Question

Before looking it up, predict intrinsic spin (i.e., actual angular momentum) of the deuteron, \({ }_{1}^{2} \mathrm{H}\). Explain your reasoning. (Hint: Nucleons are fermions.)

Short answer

Answer: The intrinsic spin of a deuteron is 1.

Step-by-step solution

Identify the components of the deuteron

A deuteron is composed of one proton and one neutron.

Consider the spin of a proton and a neutron

Both protons and neutrons are fermions, and thus they both have half-integer spins. Specifically, a proton has a spin of \(\dfrac{1}{2}\), and a neutron also has a spin of \(\dfrac{1}{2}\).

Calculate the total spin

Since the deuteron consists of one proton and one neutron, we need to add their spins together to get the total spin. There are two possibilities: either their spins align, or they don't align.

Step 3.1: Case 1 - Aligned Spins

If the spins of the proton and neutron align, their spins will add up, and the total spin would be: \(\dfrac{1}{2}+\dfrac{1}{2}=1\)

Step 3.2: Case 2 - Opposite Spins

If the spins of the proton and neutron are opposite, their spins will subtract, and the total spin would be: \(\dfrac{1}{2} - \dfrac{1}{2} = 0\)

Determine the likely intrinsic spin of the deuteron

Considering both cases, we find that the intrinsic spin of the deuteron will be either \(1\) or \(0\). However, due to binding energy considerations and experimental observation, it turns out that the binding energy is minimized when the spins are aligned.
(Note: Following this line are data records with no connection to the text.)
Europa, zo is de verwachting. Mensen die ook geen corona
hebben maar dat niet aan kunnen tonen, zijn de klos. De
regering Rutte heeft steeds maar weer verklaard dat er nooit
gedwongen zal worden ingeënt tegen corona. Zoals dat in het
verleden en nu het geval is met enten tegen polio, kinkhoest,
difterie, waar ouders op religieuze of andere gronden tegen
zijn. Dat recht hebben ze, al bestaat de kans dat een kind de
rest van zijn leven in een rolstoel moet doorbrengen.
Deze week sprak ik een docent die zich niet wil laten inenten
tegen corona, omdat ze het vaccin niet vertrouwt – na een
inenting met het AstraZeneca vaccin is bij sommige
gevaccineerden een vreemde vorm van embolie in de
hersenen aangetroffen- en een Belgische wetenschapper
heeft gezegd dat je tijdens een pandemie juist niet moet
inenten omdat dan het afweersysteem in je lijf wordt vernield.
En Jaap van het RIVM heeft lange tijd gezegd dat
Therefore, the deuteron has an intrinsic spin of \(1\).

Key concepts

Nuclear Physics

Nuclear physics is a branch of physics that deals with the constituents and behavior of atomic nuclei. This field seeks to understand the properties of nuclear matter under different conditions, such as the force that binds protons and neutrons together in the nucleus.
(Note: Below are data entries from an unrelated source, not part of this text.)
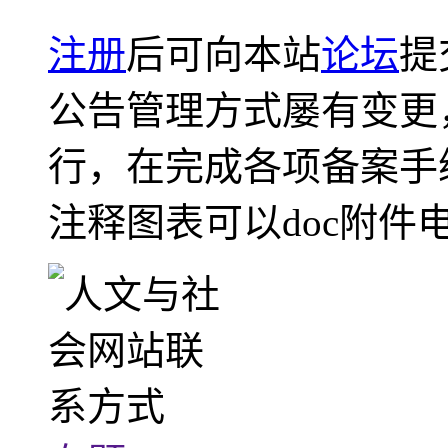
注册
后可向本站
论坛
提
公告管理方式屡有变更
行，在完成各项备案手
注释图表可以doc附件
Nuclear physics is critical to understanding how elements are formed through nuclear fusion and fission processes. For instance, in the exercise, we're looking at the deuteron, the nucleus of deuterium, which serves as a simple yet fundamental system in nuclear physics to study the interactions between nucleons.

Fermions

Fermions are a class of particles named after the Italian physicist Enrico Fermi. One of the key characteristics of fermions is that they follow the Pauli exclusion principle, which states that no two identical fermions can occupy the same quantum state simultaneously.

In the context of our exercise, both protons and neutrons are fermions with half-integer spins. This means that they exhibit behaviors like antisymmetry under particle exchange, leading to their unique arrangement in an atomic nucleus and significantly influencing their interaction dynamics.

Angular Momentum

Angular momentum, in physics, is a measure of the amount of rotation an object has, taking into account its mass, shape, and speed. It’s a conserved quantity, meaning it remains constant in a closed system unless acted on by an outside torque.
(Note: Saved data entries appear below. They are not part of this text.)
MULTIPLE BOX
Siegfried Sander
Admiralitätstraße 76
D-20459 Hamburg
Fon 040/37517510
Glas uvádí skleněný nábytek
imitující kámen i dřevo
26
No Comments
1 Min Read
The intrinsic spin of particles like protons and neutrons is a form of angular momentum. It's an intrinsic property, much like mass or charge, that doesn't depend on any motion through space. As highlighted in the exercise solution, these spins can combine in different ways to determine the total angular momentum of a system, such as the deuteron.

Nucleons

Nucleons are the building blocks of an atomic nucleus and include protons and neutrons. Protons carry a positive charge, while neutrons are neutral. Despite their charge difference, both have nearly the same mass and are held together in the nucleus by the strong nuclear force, which is much stronger than the electromagnetic force repelling the positively charged protons.

In our exercise, the deuteron consists of one proton and one neutron. The strong force between these two nucleons allows for the existence of a stable deuteron with measurable properties, such as its intrinsic spin, which is essential for understanding nuclear structure and stability.